Ways to Cut Back on Sugar

Cutting back on sugar isn’t just about eating less of it.  It’s also about choices that dictates how sugar affects our bodies.  Here are a few simple ways to decrease the amount of sugar in your diet when planning your meals, beverages and snacks:

  • Read food labels
  • Include fiber-rich foods
  • Choose fruit instead of sugar
  • Choose natural sweeteners instead of sugar
Read Food Labels

The easiest way to cut back on refined sugars is to read food labels and make sure any form of sugar is not one of the first five ingredients on the label.  Look specifically for:

  • Dextrose
  • Fructose
  • High-fructose corn syrup
  • Lactose
  • Maltose
  • Sucrose

For information on how to read dietary food labels, click here.

Include Fiber-Rich Foods

Sources of dietary fiber (insoluble and soluble)

Dietary fiber includes nutrients in the diet that are not digested by gastrointestinal enzymes (also known as roughage).  It is the indigestible part of plant foods that pushes through our digestive system.  There are two types of dietary fiber: soluble and insoluble.  Soluble dietary fiber dissolves in water, while insoluble dietary fiber does not.

Dietary fiber is an essential part of a healthy diet because it improves digestive system function.  It pushes through the entire length of the digestive system, absorbs water along the way and helps with bowel movement regularity.  Soluble dietary fiber, in particular, helps to slow the release of sugar directly into the bloodstream.  This can be beneficial when eating processed foods high in sugar.
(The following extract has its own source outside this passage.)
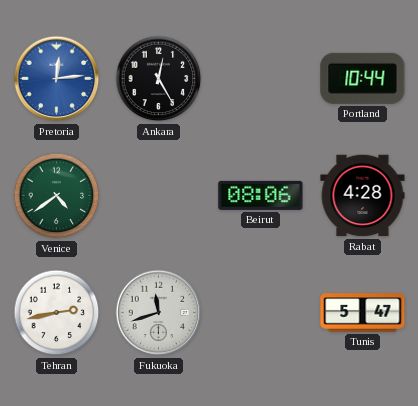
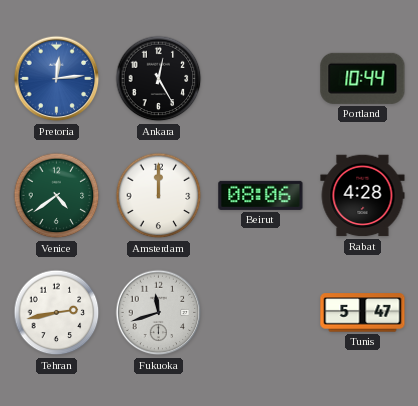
Amsterdam: none -> 12:00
Sources of dietary fiber include:

  • Dark, leafy vegetables (insoluble)
  • Root vegetable skins (insoluble)
  • Nuts and seeds (insoluble)
  • Wheat bran (insoluble)
  • Kidney beans (soluble)
  • Prunes (soluble)
  • Raw fruits (soluble)
  • Whole wheat bread (soluble)
Choose Fruit

Fresh fruit (or frozen) is always a good choice when you’ve got a sweet tooth or need fast energy for the activities of the day.  Even though fruits inherently contain fructose, they also have built-in dietary fiber, antioxidants and minerals that slow the release of sugar into the body and help to prevent glycation.  Choose a wide variety of fruits (including all colors of the rainbow) to ensure you get all the vitamins and minerals you need each day.

Choose Natural Sweeteners

If you insist on adding sweetener to your food, choose natural sweeteners like stevia and Xylitol instead of table sugar or artificial sweeteners.  Unlike sugar, stevia doesn’t trigger glycation or elevations in blood sugar.  Unlike artificial sweeteners, stevia has no aftertaste, side effects, chemical additives and has not been linked to increased cancer rates.  Xylitol is a compound found in some fruits, vegetables and hardwood trees.  Because Xylitol has a more complex chemical structure than table sugar, it doesn’t trigger the release of insulin, making it ideal for people with diabetes.  As an added bonus, it has 40 percent fewer calories than sugar.

Food for Thought …

Changing your health situation can be as simple as changing your nutritional choices and habits.  Good choices result in improved health.  Bad choices result in diminished health and greater risk of preventable disease.  Focusing on sugar is the easiest one to start with because it is clearly labeled on virtually all packaged foods and what isn’t labeled (i.e. fruits and vegetables) is good food choice!